(Problem to solve) Rewrite all of the entries, swapping each "Lectio" for "Lesson" and leaving everything else untouched.

Stored data:
-- Begin --

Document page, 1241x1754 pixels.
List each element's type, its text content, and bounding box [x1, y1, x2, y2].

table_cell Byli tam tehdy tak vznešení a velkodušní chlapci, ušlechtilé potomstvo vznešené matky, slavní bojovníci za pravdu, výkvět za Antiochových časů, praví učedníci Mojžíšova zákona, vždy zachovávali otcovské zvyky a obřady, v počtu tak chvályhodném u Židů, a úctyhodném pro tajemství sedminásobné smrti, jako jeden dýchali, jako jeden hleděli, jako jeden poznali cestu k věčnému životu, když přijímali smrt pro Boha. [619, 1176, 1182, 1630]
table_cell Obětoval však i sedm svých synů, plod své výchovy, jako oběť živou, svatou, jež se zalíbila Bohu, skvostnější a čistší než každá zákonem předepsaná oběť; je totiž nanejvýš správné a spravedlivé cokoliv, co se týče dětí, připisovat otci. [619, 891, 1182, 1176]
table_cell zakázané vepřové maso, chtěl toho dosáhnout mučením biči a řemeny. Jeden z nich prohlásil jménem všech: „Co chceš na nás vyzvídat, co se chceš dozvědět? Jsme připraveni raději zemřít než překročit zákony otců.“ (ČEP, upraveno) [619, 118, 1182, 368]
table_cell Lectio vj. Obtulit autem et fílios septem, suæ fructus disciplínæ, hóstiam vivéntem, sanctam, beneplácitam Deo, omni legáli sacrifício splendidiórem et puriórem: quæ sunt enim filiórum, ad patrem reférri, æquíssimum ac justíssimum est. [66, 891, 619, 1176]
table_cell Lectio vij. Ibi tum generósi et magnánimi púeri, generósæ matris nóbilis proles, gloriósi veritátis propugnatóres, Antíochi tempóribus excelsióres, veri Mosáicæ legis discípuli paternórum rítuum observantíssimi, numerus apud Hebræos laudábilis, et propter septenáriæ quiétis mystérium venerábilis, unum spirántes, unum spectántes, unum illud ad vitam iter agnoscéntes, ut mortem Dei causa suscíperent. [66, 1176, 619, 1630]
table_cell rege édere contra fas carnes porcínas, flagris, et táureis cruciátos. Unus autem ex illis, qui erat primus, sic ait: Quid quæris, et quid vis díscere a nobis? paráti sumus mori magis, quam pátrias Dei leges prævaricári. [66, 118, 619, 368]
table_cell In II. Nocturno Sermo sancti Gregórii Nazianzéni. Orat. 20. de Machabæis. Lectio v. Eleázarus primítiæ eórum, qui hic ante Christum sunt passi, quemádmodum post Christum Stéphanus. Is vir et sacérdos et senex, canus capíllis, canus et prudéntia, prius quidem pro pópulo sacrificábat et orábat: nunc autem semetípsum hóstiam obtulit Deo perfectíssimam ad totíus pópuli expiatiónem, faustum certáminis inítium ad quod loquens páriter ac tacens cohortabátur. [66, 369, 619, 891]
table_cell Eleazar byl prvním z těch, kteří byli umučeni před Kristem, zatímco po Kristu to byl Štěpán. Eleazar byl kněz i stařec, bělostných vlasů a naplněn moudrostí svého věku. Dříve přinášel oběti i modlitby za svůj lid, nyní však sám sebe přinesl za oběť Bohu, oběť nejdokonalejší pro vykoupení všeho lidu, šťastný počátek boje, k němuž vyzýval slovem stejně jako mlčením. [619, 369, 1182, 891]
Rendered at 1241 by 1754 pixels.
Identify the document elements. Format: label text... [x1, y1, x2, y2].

-- End --

(Answer to the task)
Document page, 1241x1754 pixels.
List each element's type, its text content, and bounding box [x1, y1, x2, y2].

table_cell Byli tam tehdy tak vznešení a velkodušní chlapci, ušlechtilé potomstvo vznešené matky, slavní bojovníci za pravdu, výkvět za Antiochových časů, praví učedníci Mojžíšova zákona, vždy zachovávali otcovské zvyky a obřady, v počtu tak chvályhodném u Židů, a úctyhodném pro tajemství sedminásobné smrti, jako jeden dýchali, jako jeden hleděli, jako jeden poznali cestu k věčnému životu, když přijímali smrt pro Boha. [619, 1176, 1182, 1630]
table_cell Obětoval však i sedm svých synů, plod své výchovy, jako oběť živou, svatou, jež se zalíbila Bohu, skvostnější a čistší než každá zákonem předepsaná oběť; je totiž nanejvýš správné a spravedlivé cokoliv, co se týče dětí, připisovat otci. [619, 891, 1182, 1176]
table_cell zakázané vepřové maso, chtěl toho dosáhnout mučením biči a řemeny. Jeden z nich prohlásil jménem všech: „Co chceš na nás vyzvídat, co se chceš dozvědět? Jsme připraveni raději zemřít než překročit zákony otců.“ (ČEP, upraveno) [619, 118, 1182, 368]
table_cell Lesson vj. Obtulit autem et fílios septem, suæ fructus disciplínæ, hóstiam vivéntem, sanctam, beneplácitam Deo, omni legáli sacrifício splendidiórem et puriórem: quæ sunt enim filiórum, ad patrem reférri, æquíssimum ac justíssimum est. [66, 891, 619, 1176]
table_cell Lesson vij. Ibi tum generósi et magnánimi púeri, generósæ matris nóbilis proles, gloriósi veritátis propugnatóres, Antíochi tempóribus excelsióres, veri Mosáicæ legis discípuli paternórum rítuum observantíssimi, numerus apud Hebræos laudábilis, et propter septenáriæ quiétis mystérium venerábilis, unum spirántes, unum spectántes, unum illud ad vitam iter agnoscéntes, ut mortem Dei causa suscíperent. [66, 1176, 619, 1630]
table_cell rege édere contra fas carnes porcínas, flagris, et táureis cruciátos. Unus autem ex illis, qui erat primus, sic ait: Quid quæris, et quid vis díscere a nobis? paráti sumus mori magis, quam pátrias Dei leges prævaricári. [66, 118, 619, 368]
table_cell In II. Nocturno Sermo sancti Gregórii Nazianzéni. Orat. 20. de Machabæis. Lesson v. Eleázarus primítiæ eórum, qui hic ante Christum sunt passi, quemádmodum post Christum Stéphanus. Is vir et sacérdos et senex, canus capíllis, canus et prudéntia, prius quidem pro pópulo sacrificábat et orábat: nunc autem semetípsum hóstiam obtulit Deo perfectíssimam ad totíus pópuli expiatiónem, faustum certáminis inítium ad quod loquens páriter ac tacens cohortabátur. [66, 369, 619, 891]
table_cell Eleazar byl prvním z těch, kteří byli umučeni před Kristem, zatímco po Kristu to byl Štěpán. Eleazar byl kněz i stařec, bělostných vlasů a naplněn moudrostí svého věku. Dříve přinášel oběti i modlitby za svůj lid, nyní však sám sebe přinesl za oběť Bohu, oběť nejdokonalejší pro vykoupení všeho lidu, šťastný počátek boje, k němuž vyzýval slovem stejně jako mlčením. [619, 369, 1182, 891]
Rendered at 1241 by 1754 pixels.
Identify the document elements. Format: label text... [x1, y1, x2, y2].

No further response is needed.